Les accidents de voiture sont relativement fréquents en Mauritanie : l’infrastructure routière n’est pas complète ; beaucoup de routes ne sont pas bien entretenues ; de longues portions de route ne sont pas correctement éclairées. Dans de telles circonstances, les accidents inévitables sont graves et souvent mortels.
Quoiqu’il soit arrivé à Mohamed Bezeid, cela s’est passé la veille de l’arrivée en Mauritanie du nouveau président tunisien, Moncef Marzouki, pour sa première visite officielle. L’immolation par le feu de Mohamed Bouazizi en Tunisie le 4 janvier 2011 est souvent décrit comme l’étincelle qui a allumé le soulèvement qui a chassé l’ancien président et annoncé la propagation des troubles civils dans tout le monde arabe.
Le lendemain de l’hospitalisation de Mohamed Bezeid, le vendredi 11 février, une manifestation consistant en un défilé pacifique, organisée par le mouvement militant du « 25 février » était prévue à Nouakchott. Une heure avant le départ prévu, trois autobus garés dans une petite rue à environ 500 mètres du point de départ prévu ont été incendiés. Il n’y a pas eu témoin mais on parle d’ « incendie volontaire » par des « jeunes non identifiés ». Plusieurs commentateurs des médias sociaux ont présumé que la police ou les forces de sécurité étaient en fait responsables de l’incendie. Leur logique est attirante : cela aurait créé une atmosphère d’instabilité et donné de la crédibilité à l’attaque simultanée de la police contre la faculté d’art de l’université de Nouakchott qui a entraîné 11 arrestations et les attaques policières qui ont suivi contre le défilé pacifique du « 25 février » qui ont été sévères, disproportionnées avec l’évènement en lui-même et ont causé des douzaines de blessés et 20 arrestations. Important aussi, il est peu probable que les militants détruisent leur seul moyen de transport public ; il est aussi probable que quiconque désire brûler un moyen de transport public pour s’en servir de déclaration politique choisira un moment sans autre évènement concomitant et un endroit permettant à une foule de se rassembler.

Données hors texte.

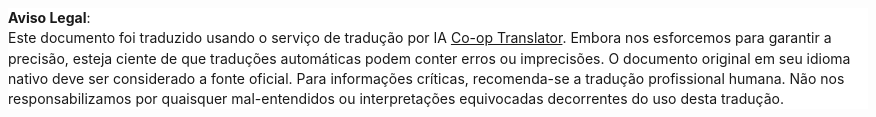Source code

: 
**Aviso Legal**:  
Este documento foi traduzido usando o serviço de tradução por IA [Co-op Translator](https://github.com/Azure/co-op-translator). Embora nos esforcemos para garantir a precisão, esteja ciente de que traduções automáticas podem conter erros ou imprecisões. O documento original em seu idioma nativo deve ser considerado a fonte oficial. Para informações críticas, recomenda-se a tradução profissional humana. Não nos responsabilizamos por quaisquer mal-entendidos ou interpretações equivocadas decorrentes do uso desta tradução.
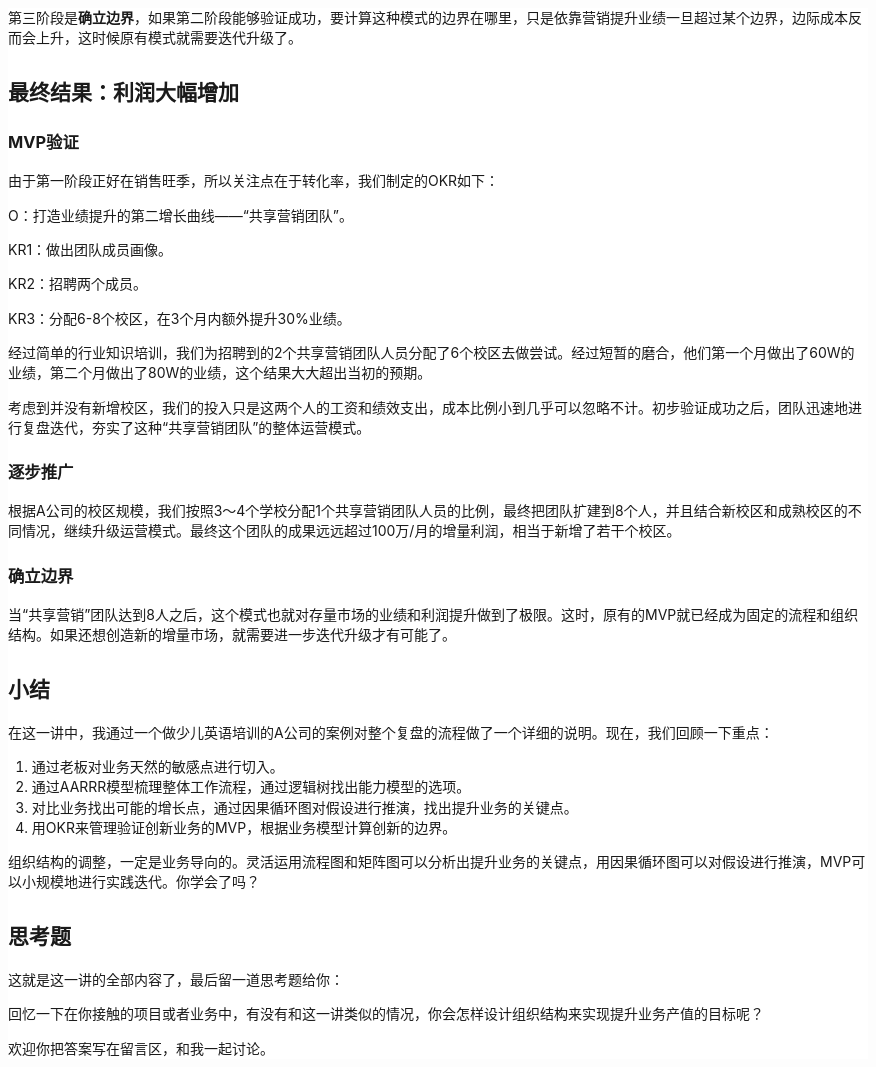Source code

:第三阶段是**确立边界**，如果第二阶段能够验证成功，要计算这种模式的边界在哪里，只是依靠营销提升业绩一旦超过某个边界，边际成本反而会上升，这时候原有模式就需要迭代升级了。

## 最终结果：利润大幅增加

### MVP验证

由于第一阶段正好在销售旺季，所以关注点在于转化率，我们制定的OKR如下：

O：打造业绩提升的第二增长曲线——“共享营销团队”。

KR1：做出团队成员画像。

KR2：招聘两个成员。

KR3：分配6-8个校区，在3个月内额外提升30%业绩。

经过简单的行业知识培训，我们为招聘到的2个共享营销团队人员分配了6个校区去做尝试。经过短暂的磨合，他们第一个月做出了60W的业绩，第二个月做出了80W的业绩，这个结果大大超出当初的预期。

考虑到并没有新增校区，我们的投入只是这两个人的工资和绩效支出，成本比例小到几乎可以忽略不计。初步验证成功之后，团队迅速地进行复盘迭代，夯实了这种“共享营销团队”的整体运营模式。

### 逐步推广

根据A公司的校区规模，我们按照3～4个学校分配1个共享营销团队人员的比例，最终把团队扩建到8个人，并且结合新校区和成熟校区的不同情况，继续升级运营模式。最终这个团队的成果远远超过100万/月的增量利润，相当于新增了若干个校区。

### 确立边界

当“共享营销”团队达到8人之后，这个模式也就对存量市场的业绩和利润提升做到了极限。这时，原有的MVP就已经成为固定的流程和组织结构。如果还想创造新的增量市场，就需要进一步迭代升级才有可能了。

## 小结

在这一讲中，我通过一个做少儿英语培训的A公司的案例对整个复盘的流程做了一个详细的说明。现在，我们回顾一下重点：

1.  通过老板对业务天然的敏感点进行切入。
2.  通过AARRR模型梳理整体工作流程，通过逻辑树找出能力模型的选项。
3.  对比业务找出可能的增长点，通过因果循环图对假设进行推演，找出提升业务的关键点。
4.  用OKR来管理验证创新业务的MVP，根据业务模型计算创新的边界。

组织结构的调整，一定是业务导向的。灵活运用流程图和矩阵图可以分析出提升业务的关键点，用因果循环图可以对假设进行推演，MVP可以小规模地进行实践迭代。你学会了吗？

## 思考题

这就是这一讲的全部内容了，最后留一道思考题给你：

回忆一下在你接触的项目或者业务中，有没有和这一讲类似的情况，你会怎样设计组织结构来实现提升业务产值的目标呢？

欢迎你把答案写在留言区，和我一起讨论。
    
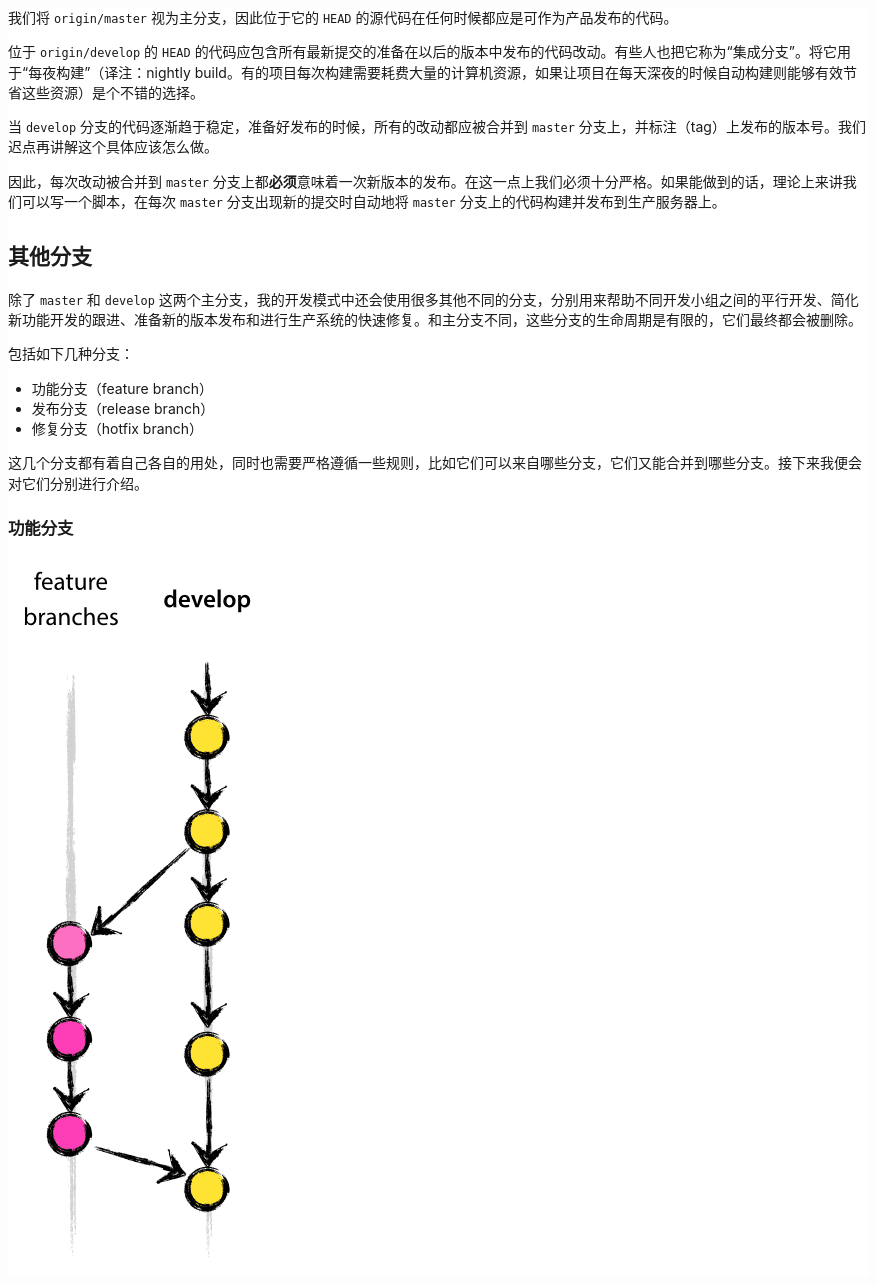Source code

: 我们将 `origin/master` 视为主分支，因此位于它的 `HEAD` 的源代码在任何时候都应是可作为产品发布的代码。

位于 `origin/develop` 的 `HEAD` 的代码应包含所有最新提交的准备在以后的版本中发布的代码改动。有些人也把它称为“集成分支”。将它用于“每夜构建”（译注：nightly build。有的项目每次构建需要耗费大量的计算机资源，如果让项目在每天深夜的时候自动构建则能够有效节省这些资源）是个不错的选择。

当 `develop` 分支的代码逐渐趋于稳定，准备好发布的时候，所有的改动都应被合并到 `master` 分支上，并标注（tag）上发布的版本号。我们迟点再讲解这个具体应该怎么做。

因此，每次改动被合并到 `master` 分支上都**必须**意味着一次新版本的发布。在这一点上我们必须十分严格。如果能做到的话，理论上来讲我们可以写一个脚本，在每次 `master` 分支出现新的提交时自动地将 `master` 分支上的代码构建并发布到生产服务器上。

## 其他分支

除了 `master` 和 `develop` 这两个主分支，我的开发模式中还会使用很多其他不同的分支，分别用来帮助不同开发小组之间的平行开发、简化新功能开发的跟进、准备新的版本发布和进行生产系统的快速修复。和主分支不同，这些分支的生命周期是有限的，它们最终都会被删除。

包括如下几种分支：

- 功能分支（feature branch）
- 发布分支（release branch）
- 修复分支（hotfix branch）

这几个分支都有着自己各自的用处，同时也需要严格遵循一些规则，比如它们可以来自哪些分支，它们又能合并到哪些分支。接下来我便会对它们分别进行介绍。

### 功能分支

![](/img/git-model@4.png)
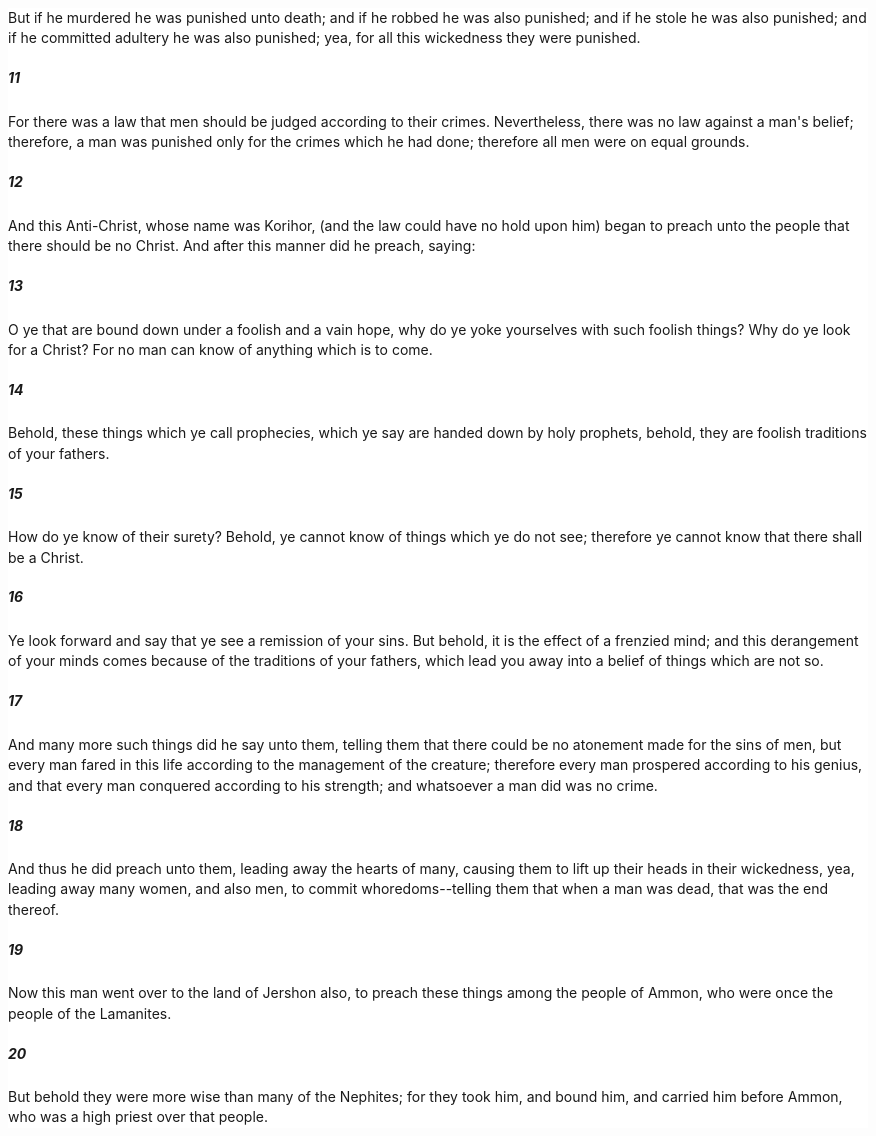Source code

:But if he murdered he was punished unto death; and if he robbed he was also punished; and if he stole he was also punished; and if he committed adultery he was also punished; yea, for all this wickedness they were punished.

##### 11

For there was a law that men should be judged according to their crimes. Nevertheless, there was no law against a man's belief; therefore, a man was punished only for the crimes which he had done; therefore all men were on equal grounds.

##### 12

And this Anti-Christ, whose name was Korihor, (and the law could have no hold upon him) began to preach unto the people that there should be no Christ. And after this manner did he preach, saying:

##### 13

O ye that are bound down under a foolish and a vain hope, why do ye yoke yourselves with such foolish things? Why do ye look for a Christ? For no man can know of anything which is to come.

##### 14

Behold, these things which ye call prophecies, which ye say are handed down by holy prophets, behold, they are foolish traditions of your fathers.

##### 15

How do ye know of their surety? Behold, ye cannot know of things which ye do not see; therefore ye cannot know that there shall be a Christ.

##### 16

Ye look forward and say that ye see a remission of your sins. But behold, it is the effect of a frenzied mind; and this derangement of your minds comes because of the traditions of your fathers, which lead you away into a belief of things which are not so.

##### 17

And many more such things did he say unto them, telling them that there could be no atonement made for the sins of men, but every man fared in this life according to the management of the creature; therefore every man prospered according to his genius, and that every man conquered according to his strength; and whatsoever a man did was no crime.

##### 18

And thus he did preach unto them, leading away the hearts of many, causing them to lift up their heads in their wickedness, yea, leading away many women, and also men, to commit whoredoms--telling them that when a man was dead, that was the end thereof.

##### 19

Now this man went over to the land of Jershon also, to preach these things among the people of Ammon, who were once the people of the Lamanites.

##### 20

But behold they were more wise than many of the Nephites; for they took him, and bound him, and carried him before Ammon, who was a high priest over that people.
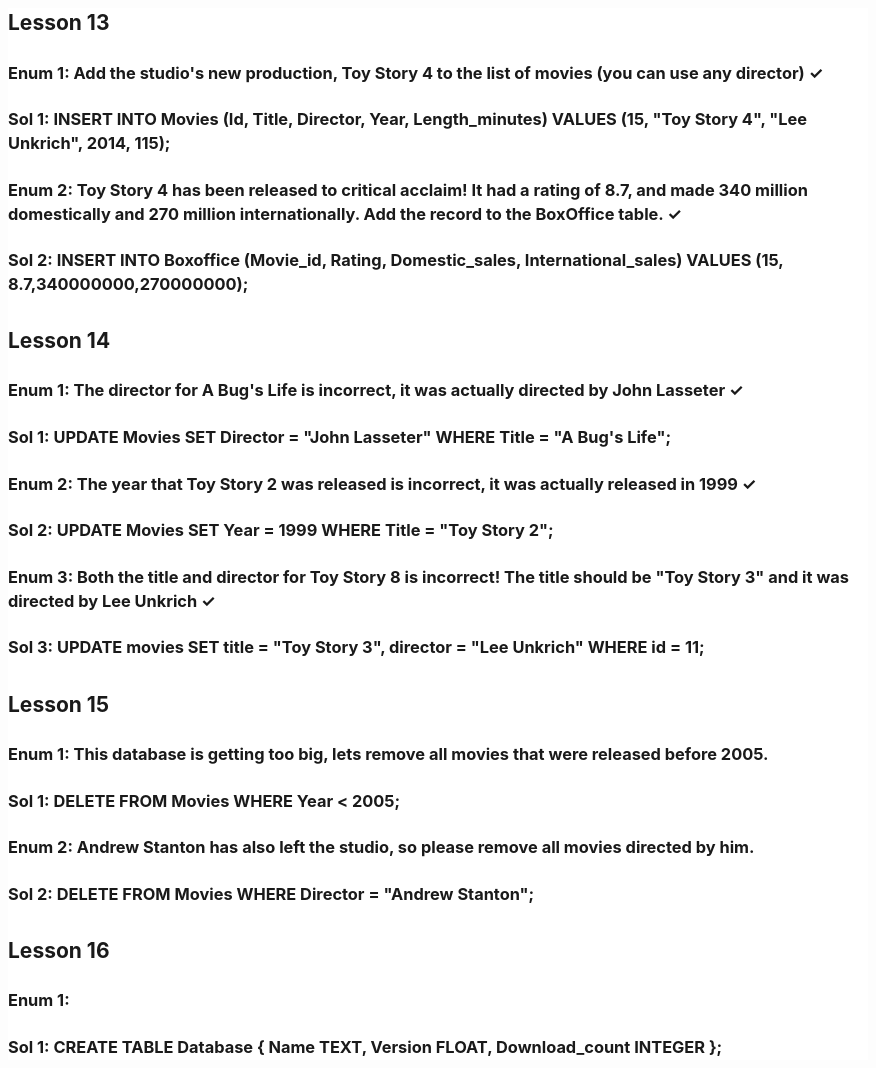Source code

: ## Lesson 13
### Enum 1: Add the studio's new production, Toy Story 4 to the list of movies (you can use any director) ✓
### Sol 1: INSERT INTO Movies (Id, Title, Director, Year, Length_minutes) VALUES (15, "Toy Story 4", "Lee Unkrich", 2014, 115);
### Enum 2: Toy Story 4 has been released to critical acclaim! It had a rating of 8.7, and made 340 million domestically and 270 million internationally. Add the record to the BoxOffice table. ✓
### Sol 2: INSERT INTO Boxoffice (Movie_id, Rating, Domestic_sales, International_sales) VALUES (15, 8.7,340000000,270000000);

## Lesson 14
### Enum 1: The director for A Bug's Life is incorrect, it was actually directed by John Lasseter ✓
### Sol 1: UPDATE Movies SET Director = "John Lasseter" WHERE Title = "A Bug's Life";
### Enum 2: The year that Toy Story 2 was released is incorrect, it was actually released in 1999 ✓
### Sol 2: UPDATE Movies SET Year = 1999 WHERE Title = "Toy Story 2";
### Enum 3: Both the title and director for Toy Story 8 is incorrect! The title should be "Toy Story 3" and it was directed by Lee Unkrich ✓
### Sol 3: UPDATE movies SET title = "Toy Story 3", director = "Lee Unkrich" WHERE id = 11;

## Lesson 15
### Enum 1: This database is getting too big, lets remove all movies that were released before 2005.
### Sol 1: DELETE FROM Movies WHERE Year < 2005;
### Enum 2: Andrew Stanton has also left the studio, so please remove all movies directed by him.
### Sol 2: DELETE FROM Movies WHERE Director = "Andrew Stanton";

## Lesson 16
### Enum 1:
### Sol 1: CREATE TABLE Database { Name TEXT, Version FLOAT, Download_count INTEGER };
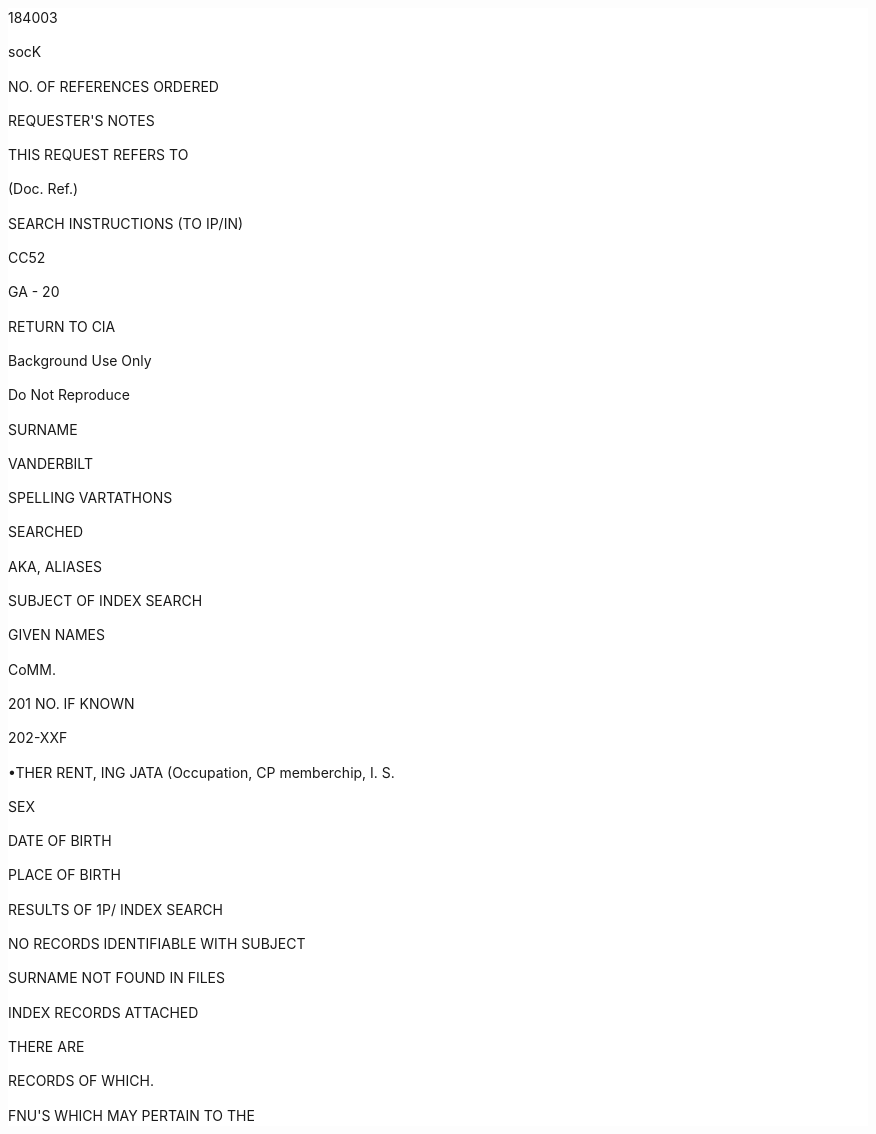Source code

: 184003

socK

NO. OF REFERENCES ORDERED

REQUESTER'S NOTES

THIS REQUEST REFERS TO

(Doc. Ref.)

SEARCH INSTRUCTIONS (TO IP/IN)

CC52

GA - 20

RETURN TO CIA

Background Use Only

Do Not Reproduce

SURNAME

VANDERBILT

SPELLING VARTATHONS

SEARCHED

AKA, ALIASES

SUBJECT OF INDEX SEARCH

GIVEN NAMES

CoMM.

201 NO. IF KNOWN

202-XXF

•THER RENT, ING JATA (Occupation, CP memberchip, I. S.

SEX

DATE OF BIRTH

PLACE OF BIRTH

RESULTS OF 1P/ INDEX SEARCH

NO RECORDS IDENTIFIABLE WITH SUBJECT

SURNAME NOT FOUND IN FILES

INDEX RECORDS ATTACHED

THERE ARE

RECORDS OF WHICH.

FNU'S WHICH MAY PERTAIN TO THE
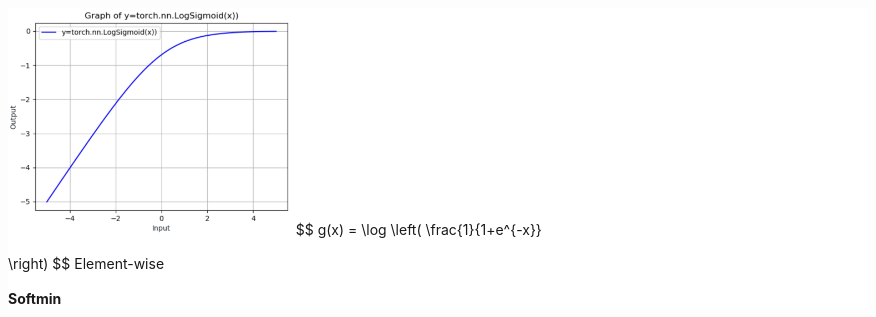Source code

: <img src="./img/Lec3/image-20250125001329009.png" style="width:33%;" />
$$
g(x) = \log \left(
\frac{1}{1+e^{-x}}

\right)
$$
Element-wise

**Softmin**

Le gouvernement a été accusé de persécuter les jeunes ayant participé aux manifestations en les harcelant, en les arrêtant arbitrairement, en les détenant sans accès à un avocat. L’engagement de non-violence de ce groupe de militants, le Mouvement du 25 Février, doit être pris en compte ; il implique le renoncement à toute forme de violence, y compris tournée contre eux-mêmes. Ils connaissaient tous l’immolation délibérée d’un homme d’affaires local à succès, Yacoub Ould Dahoud, le 17 janvier 2011. La motivation de Yacoub était claire ; il a laissé une note détaillant sa décision, expliquant que son acte voulait pousser à l’action contre l’injustice en Mauritanie. Mais, bien que l’acte de Yacoub se voulait un sacrifice et un appel à l’action, il ne peut être interprété comme un exemple à suivre. Certains de ces militants ont vraiment été touchés par l’acte de Yacoub et ils se sont rassemblés devant le palais présidentiel à Nouakchott le 17 janvier 2012, jour anniversaire de son sacrifice. Ils voulaient absolument qu’on se rappelle de Yacoub, surtout parce que les raisons qui ont poussé Yacoub à l’acte non seulement persistent mais ont même énormément augmenté depuis sa mort. Aucun de ces militants n’a jamais exprimé une quelconque intention de suicide.
A cause du décès de son père, Mohamed était celui qui gagnait la vie de sa femme, de son jeune enfant mais aussi de sa mère, de ses sœurs et de sa famille étendue. La direction de l’éducation a attribué à Mohamed une école éloignée dans l’est du pays, près de la frontière avec le Mali ; loin, mal desservie par les transports, trop éloignée de son domicile pour lui permettre d’y rentrer quotidiennement. A cause de son rôle de chef de famille, Mohamed devait accompagner sa mère au Sénégal pour son traitement médical. Il avait demandé une mutation à Nouakchott pour être proche de sa famille, mais sa demande avait été refusée. Il avait pris un congé sans solde et a continué à demander sa mutation. Ses demandes ont été ignorées et son salaire n’avait pas été versé depuis trois mois au moins.

2 thoughts on “Mauritanie : In Memoriam, un Mystère

  1. #Mauritania National Teachers Union demands investigation into Mohamed Bezeid’s death. The union also called for a moment of silence in all teaching institutions across Mauritania on Thursday, 16 February 2012 to honour his memory.